Press Release

The McConnell v. FEC Campaign Finance Decision in the Supreme Court—A Summary

December 10, 2003

Today the Supreme Court of the United States issued its ruling upholding substantially all of the Bipartisan Campaign Reform Act (BCRA). The Court’s ruling is the culmination of an expedited appeal of the May 2 decision of the special three-judge court ordered by Congress to hear constitutional challenges to the BCRA.

The Supreme Court issued three separate majority opinions to address the BCRA’s five challenged "Titles." Justices Stevens and O’Connor - joined by Justices Souter, Ginsburg, and Breyer - delivered the opinion of the Court with respect to Titles I and II. Chief Justice Rehnquist - joined by all members of the Court to varying degrees - delivered the opinion of the Court with respect to Titles III and IV. Justice Breyer - joined by Justices Stevens, O’Connor, Souter, and Ginsburg - delivered the opinion of the Court with respect to Title V. (Separate dissents and opinions were authored by Chief Justice Rehnquist, Justice Stevens, Justice Scalia, Justice Thomas, and Justice Kennedy.) In broad outline, the results were as follows:

  • Title I and II (Soft Money and Issue Ads): The Court upheld the BCRA’s most contested provisions, the regulation of "soft money" and "electioneering communications," as well as the "coordination" provision.
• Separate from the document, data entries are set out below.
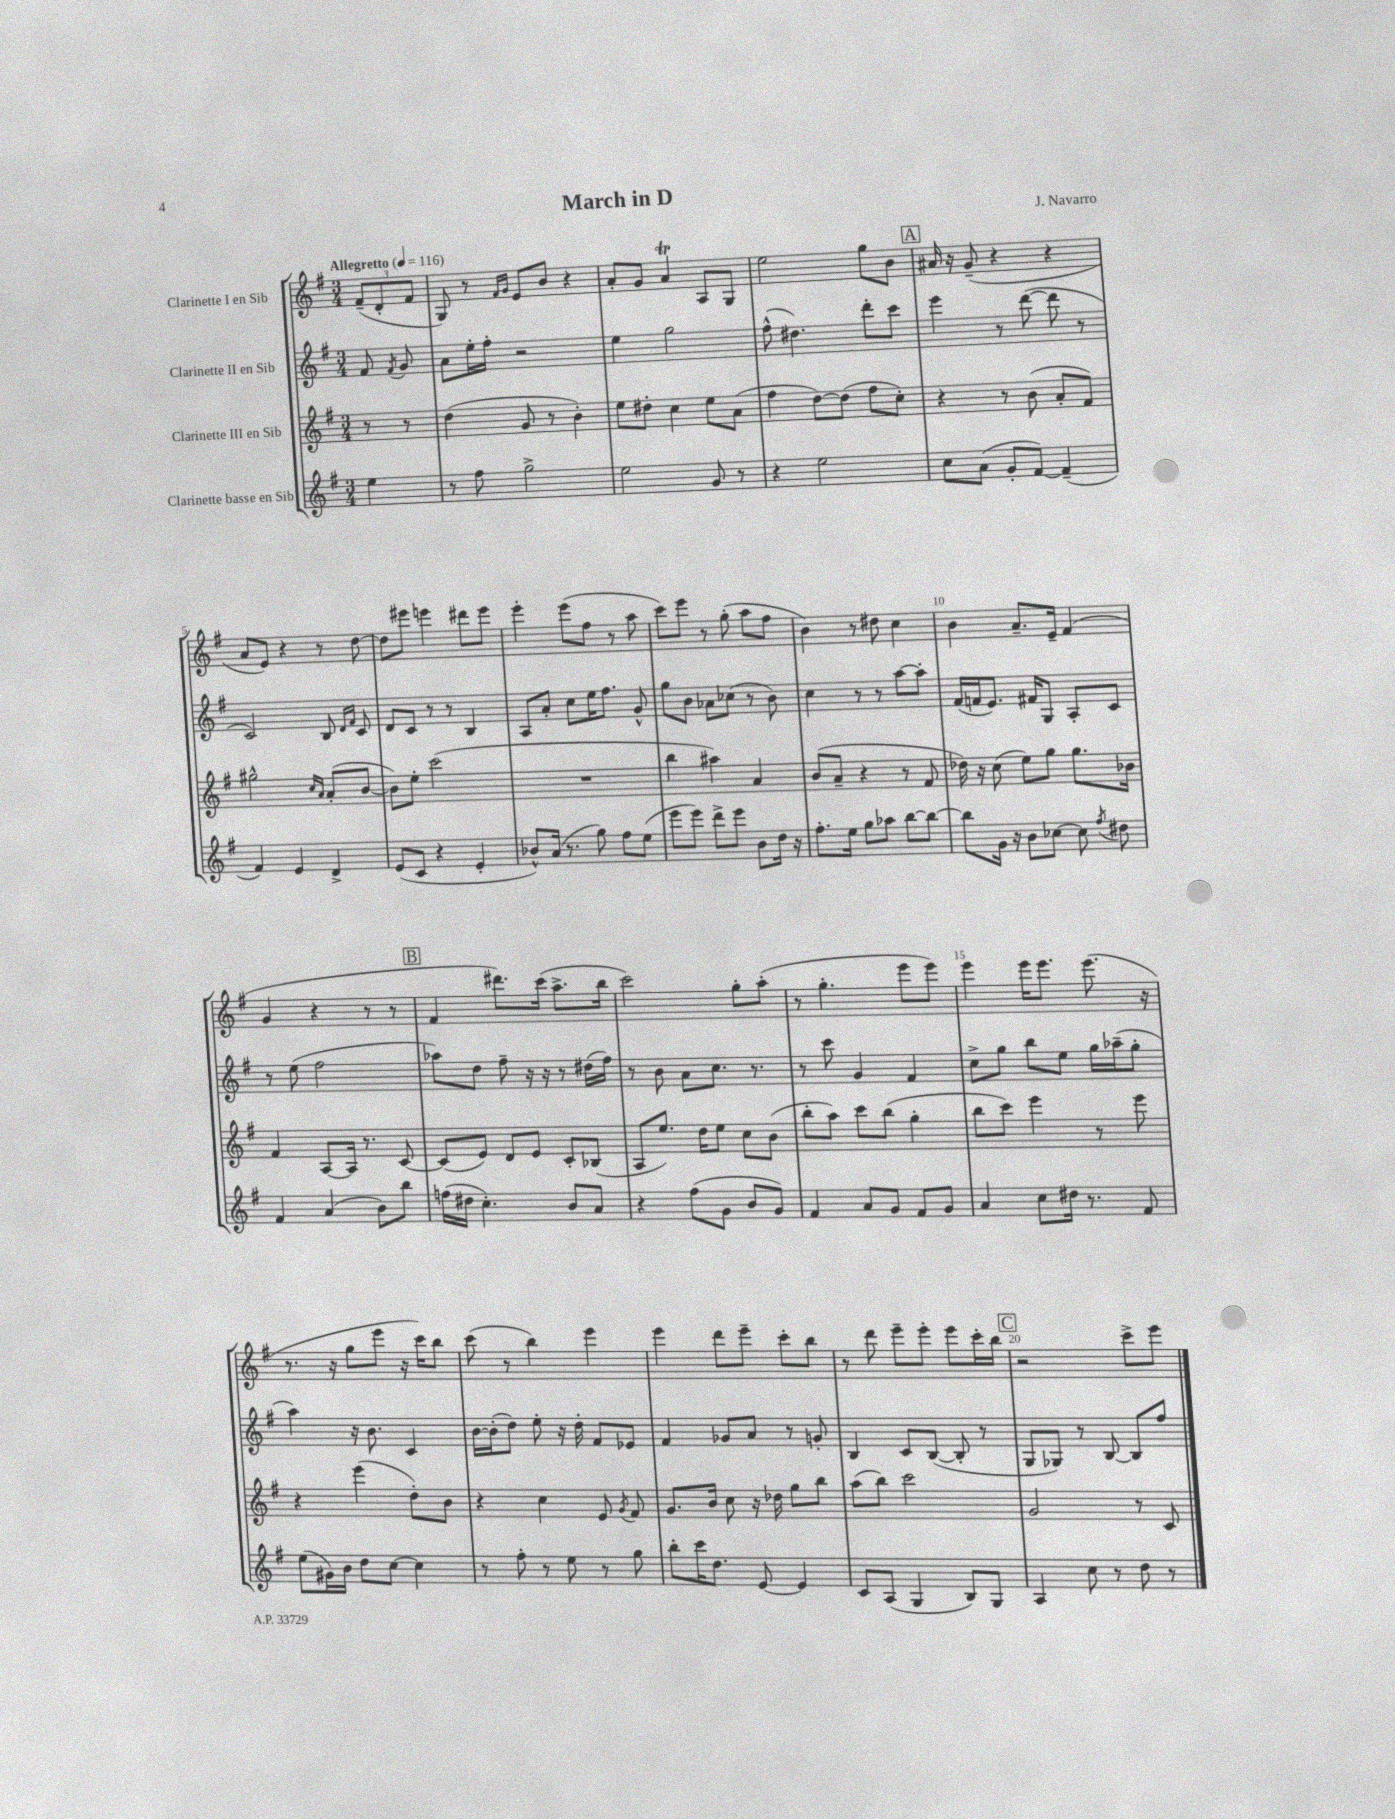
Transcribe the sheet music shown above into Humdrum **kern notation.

**kern	**kern	**kern	**kern
*staff4	*staff3	*staff2	*staff1
*clefG2	*clefG2	*clefG2	*clefG2
*k[f#]	*k[f#]	*k[f#]	*k[f#]
*M3/4	*M3/4	*M3/4	*M3/4
*MM116	*MM116	*MM116	*MM116
4ee\	8r	8f#/	(12f#~/L
.	.	.	12d'/
.	.	8qf#/	.
.	8r	8g/	.
.	.	.	12f#/J
=	=	=	=
8r	(4dd\	8a\L	8G/)
8ff#\	.	16ee'\L	8r
.	.	16ff#'\JJ	.
.	.	.	16qqf#/LL
.	.	.	16qqg/JJ
2gg^\	8g/	2r	8e/L
.	8r	.	8b/J
.	4b'\)	.	4r
=	=	=	=
2ee\	8ee\L	4ee\	8a'/L
.	8dd#'\J	.	8g/J
.	4cc\	2gg\	4a/
8g/	8ee\L	.	8A/L
8r	(8a\J	.	8G/J
=	=	=	=
4r	4ff#\	(8ff#^^\	2ee\
.	.	4.dd#\)	.
2ee\	[8dd\L)	.	.
.	(8dd\]J	.	.
.	8ff#\L	8ddd'\L	8gg\L
.	8cc'\J)	8ccc\J	8b\J
=	=	=	=
8cc\L	4r	4eee\	16a#/
.	.	.	16r
(8a\J	.	.	(8g~/
8g'/L	8r	8r	4r
[8f#/J)	(8b\	([8ddd\	.
(4f#~/]	8a'/L	8ddd\]	4r
.	8f#/J)	8r	.
=	=	=	=
4f#/)	2gg#^^\	2c/)	8a/L
.	.	.	8e/J)
4e/	.	.	4r
.	16qqcc/LL	.	.
.	16qqa/JJ	.	.
4d^/	(8a'/L	8B/	8r
.	.	16qqd/LL	.
.	.	16qqf#/JJ	.
.	[8b/J	8c/	[8dd\
=	=	=	=
(8e/L	8b\]L)	8d/L	8dd\]L
8c/J	8ee'\J	8c/J	8eee#\J
4r	(2ccc\	8r	4eee\
.	.	8r	.
4e'/	.	4B/	8ddd#\L
.	.	.	8eee\J
=	=	=	=
8b-^^/L)	2.r	8A/L	4eee'\
(16a/Jk	.	8a'/J	.
8.r	.	.	.
.	.	8cc\L	(8eee\L
8gg\)	.	16ee\K	8ff#\J
.	.	8.ff#\J	.
8ff#\L	.	.	8r
(8ee\J	.	8g^^/	8aa\
=	=	=	=
8eee\L	4bb\	8gg\L	8ccc\L)
8eee\J)	.	8b\J	8eee\J
8ddd^\L	4aa#\)	8a-\L	8r
8eee\J	.	(8cc-\J	(8gg'\
8b\L	4a/	8r	8aa\L
16dd\Jk	.	8b\)	8ff#\J
16r	.	.	.
=	=	=	=
8.ff#'\L	(8b/L	4cc\	4b\)
.	8a~/J	.	.
16ee\Jk	.	.	.
8gg\L	4r	8r	8r
8aa-\J	.	8r	8dd#\
[8bb\L	8r	[8aa\L	4cc\
8bb\_J	8f#/	8aa'\]J	.
=	=	=	=
8bb\]L	16dd-\)	(16f#/LL	4b\
.	16r	16f/J	.
16g\Jk	(8cc\	8.e/J)	.
16r	.	.	.
8b\L	8ee\L)	.	8.a~/L
.	.	16f#/LK	.
[8cc-\J	8gg\J	8G/J	.
.	.	.	16e~/Jk
8cc-\]	8.gg\L	8A'/L	(4f#/
8qff#/	.	.	.
8dd#\	.	8c/J	.
.	16b-\Jk	.	.
=	=	=	=
4f#/	4f#/	8r	4g/
.	.	(8ee\	.
(4a/	[8A/L	2ff#\	4r
.	16A/]Jk	.	.
.	8.r	.	.
8b\L)	.	.	8r
8bb\J	[8c/	.	8r
=	=	=	=
(16ff\LL	(8c/]L	8aa-\L)	4f#/
16dd#\JJ	.	.	.
4.cc'\)	8e/J)	8dd\J	.
.	8d/L	8ff#~\	8.ddd#\L)
.	8e/J	16r	.
.	.	16r	(16ccc\Jk
8b/L	8c'/L	8r	8.aa^\L
8a/J	(8B-/J	(16dd#\LL	.
.	.	16ff#\JJ)	16bb\Jk
=	=	=	=
4r	8A/L	8r	2ccc\)
.	8.ee/J)	8b\	.
(8ff#\L	.	8a\L	.
.	16dd\LK	.	.
8g\J	8ee\J	8.cc\J	.
8b/L	8cc\L	.	8gg'\L
.	.	8.r	.
8g/J)	(8b\J	.	(8aa'\J
=	=	=	=
4f#/	8bb'\L	8r	8r
.	8aa\J)	8ccc\	4.gg'\
8a/L	8ccc\L	4g/	.
8g/J	(8bb\J	.	.
8f#/L	4gg'\	4f#/	8eee\L
8g/J	.	.	8eee\J)
=	=	=	=
4a/	8bb\L	8cc^\L	4eee\
.	8ccc\J)	8gg\J	.
8cc\L	4eee\	8bb\L	16eee\LK
.	.	.	8.eee\J
16dd#\Jk	.	8ee\J	.
8.r	.	.	.
.	8r	16gg\LL	(8.eee\
.	.	(16aa-~\J	.
8f#/	8eee\	8gg'\J	.
.	.	.	16r
=	=	=	=
(8ee\L	4r	4aa\)	8.r
16g#\L)	.	.	.
16b\JJ	.	.	16r
8dd\L	(4eee\	16r	8gg\L
.	.	8.b\	.
[8cc\J	.	.	8eee\J
4cc\]	8dd'\L)	4c/	16r
.	.	.	16ccc\LK)
.	8b\J	.	8bb\J
=	=	=	=
8r	4r	[16b\LL	(8ccc\
.	.	(16b'\]J	.
8ff#'\	.	8dd\J)	8r
8r	4cc\	8ee'\	4bb\)
8ee\	.	16r	.
.	.	16dd'\	.
8r	8e/	8f#/L	4eee\
.	8qg/	.	.
8gg\	8f#/	8e-/J	.
=	=	=	=
8bb'\L	8.g/L	4f#/	4eee\
16ccc\K	.	.	.
8.dd\J	16b/Jk	.	.
.	8cc\	8g-/L	8ddd\L
[8e/	16r	8a/J	8eee~\J
.	16dd-\	.	.
4e/]	8gg\L	8r	8ccc'\L
.	8bb\J	8g'/	8bb\J
=	=	=	=
8c/L	(8aa\L	4B/	8r
(8A/J	8bb\J)	.	8ddd\
4G/	2ccc\	8c/L	8eee~\L
.	.	([8B/J	8eee'\J
8B/L)	.	8B'/]	8eee\L
8G/J	.	8r	16ccc'\L
.	.	.	16bb\JJ
=	=	=	=
4A/	2g/	8G/L	2r
.	.	8G-/J)	.
8cc\	.	8r	.
8r	.	[8B/	.
8dd\	8r	8B/]L	8ccc^\L
8r	8c/	8ff#/J	8eee\J
==	==	==	==
*-	*-	*-	*-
Under a less rigorous standard of review allowing Congress to weigh competing constitutional interests, the Court held that "soft money" contributions to political parties can be restricted to protect the integrity of the political process without unconstitutionally burdening party speech and associational activities financed with "soft money."

The Court also held that regulation of "electioneering communications" - broadcast ads that refer to a federal candidate 30 days before a primary or 60 days before a general election - was not precluded by the prior holding in Buckley v. Valeowhich limited regulation of political speech to that which employed express words of electoral advocacy. The Court also determined that the "electioneering communication" provision did not restrict much otherwise permissible speech. Therefore, the 30/60 day provision was not unconstitutionally overbroad in scope.
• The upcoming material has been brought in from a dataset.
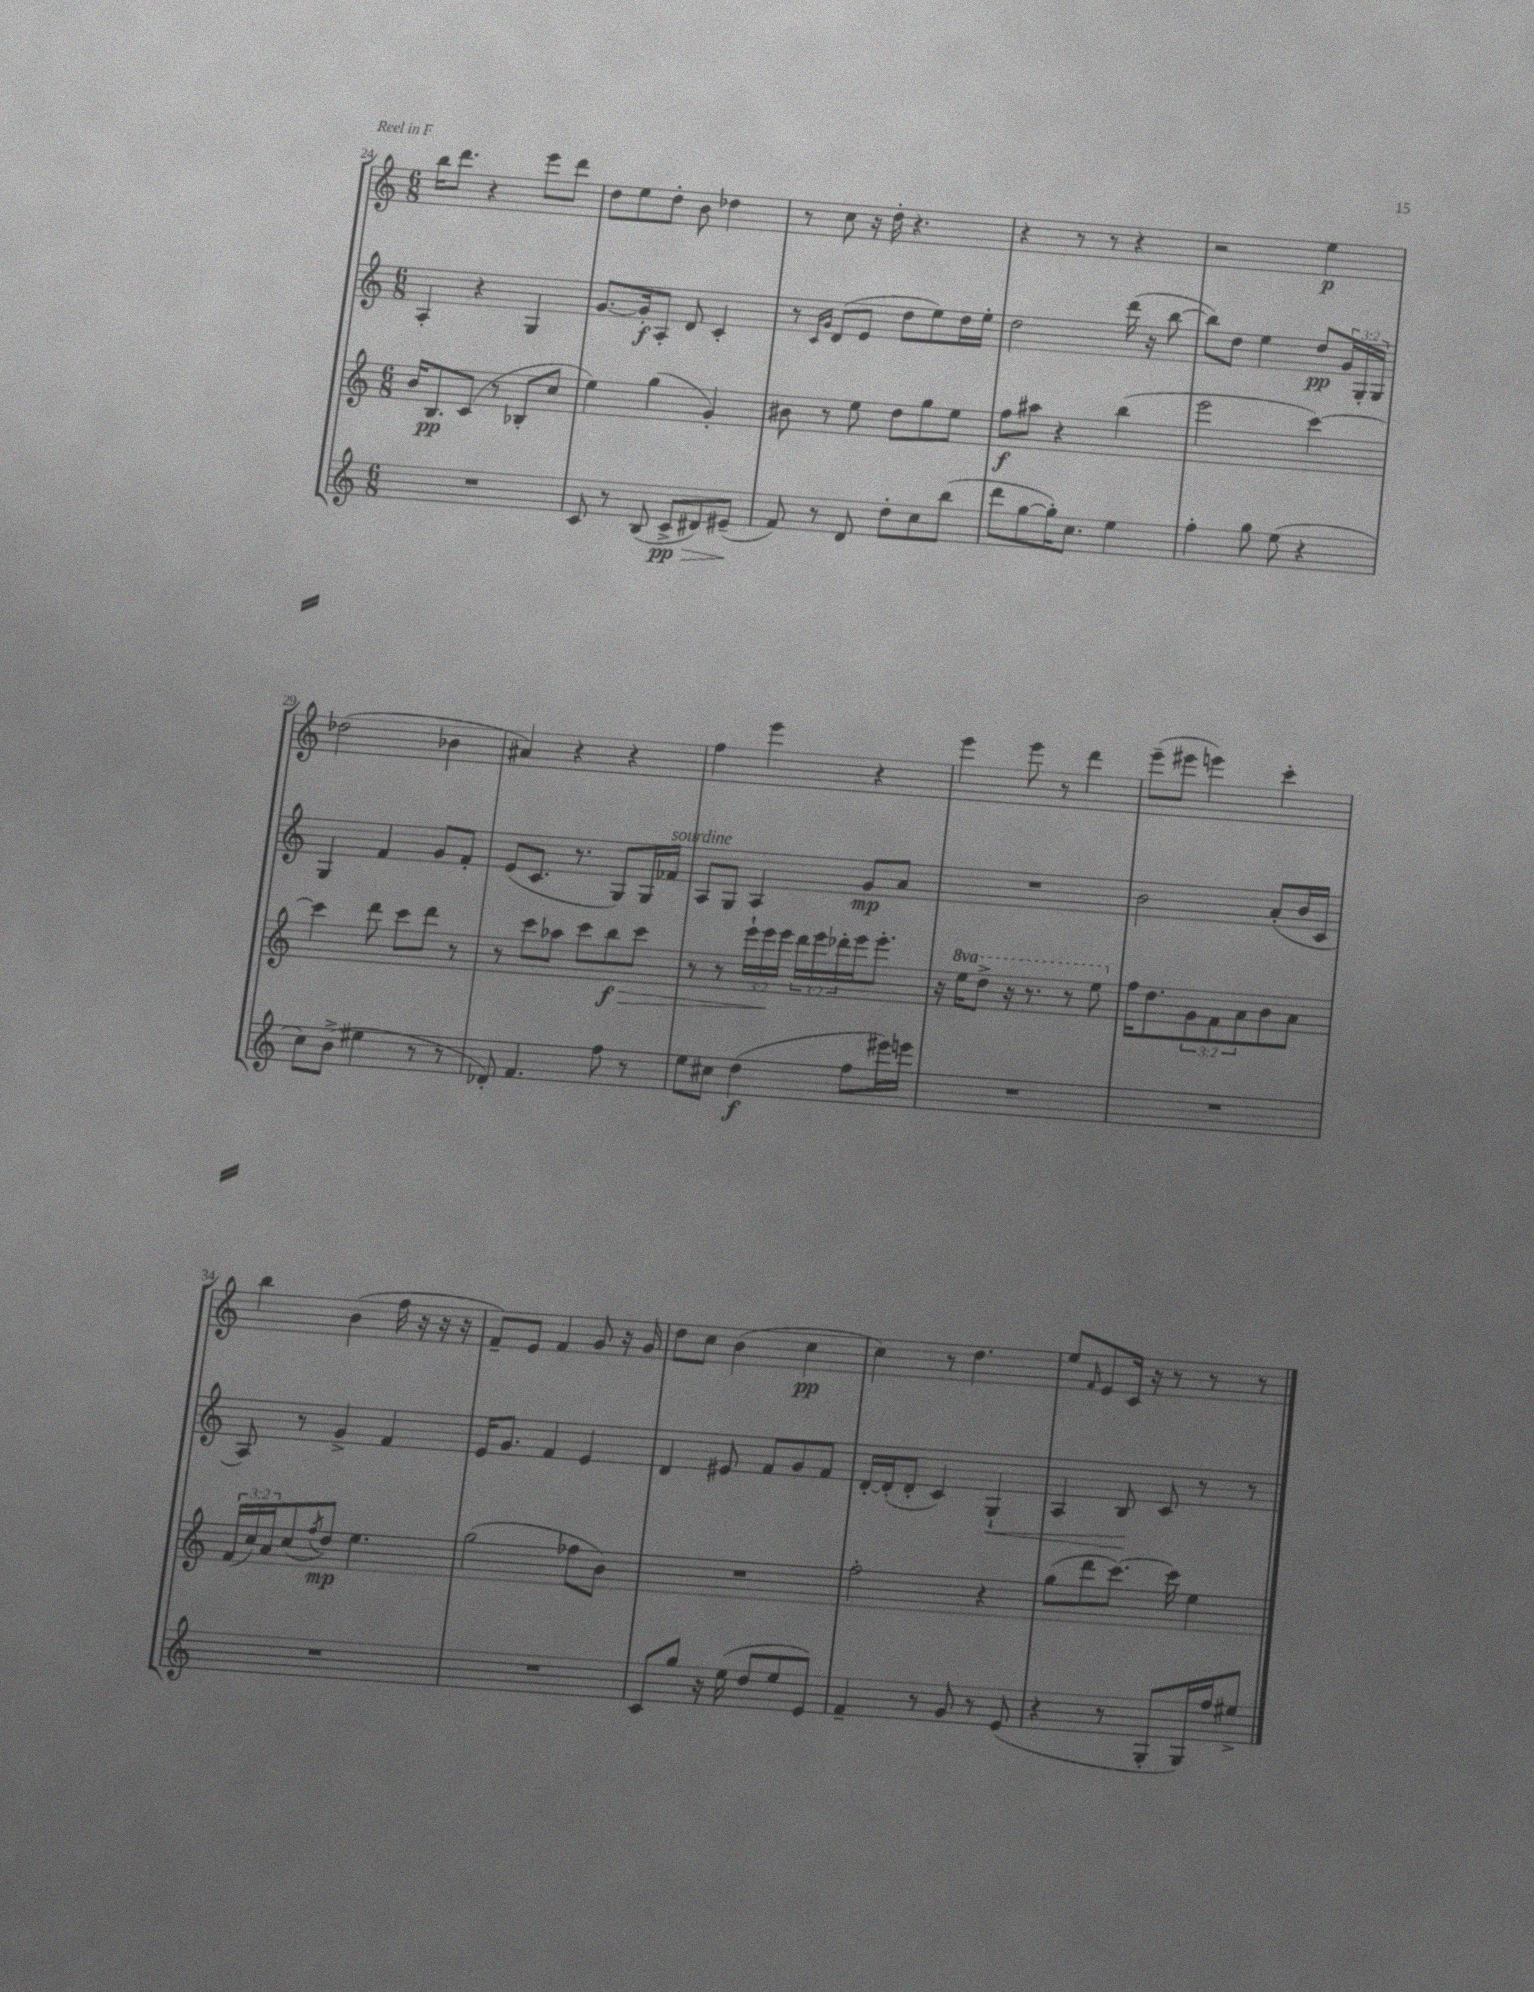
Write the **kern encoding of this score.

Finally, the Court held that political activity coordinated with political candidates and parties can be regulated even in the absence of agreement to coordinate or formal collaboration. For example, spending at the "request" or "suggestion" of a candidate or party may establish coordination. However, the Court struck down the BCRA’s requirement that national parties choose between coordinating with candidates and making independent expenditures.

  • Title III and IV ("Stand by Your Ad," "Hard Money" Limits, "Millionaire" exemption, and Minors): The Court determined that the parties to the case lacked standing to challenge the BCRA’s denial of the "lowest unit charge" for a candidate ad that does not include a disclaimer that the candidate approved the ad, the increase of the "hard money" contribution limits, and the "Millionaire" provision which allows candidates facing self-financed opponents to receive contributions in excess of the normal limits. However, the Court struck down the BCRA’s prohibition on political contributions by minors.
  • Title V (Broadcasters’ Records): The Court upheld the BCRA’s requirement that broadcasters maintain certain publicly available records of politically related broadcasting requests. These include "candidate requests," "election message requests," and "issue requests."

Wiley Rein & Fielding LLP represented Senator McConnell, as well as the Chamber of Commerce of the United States, the National Association of Manufacturers, and the Associated Builders & Contractors in this case.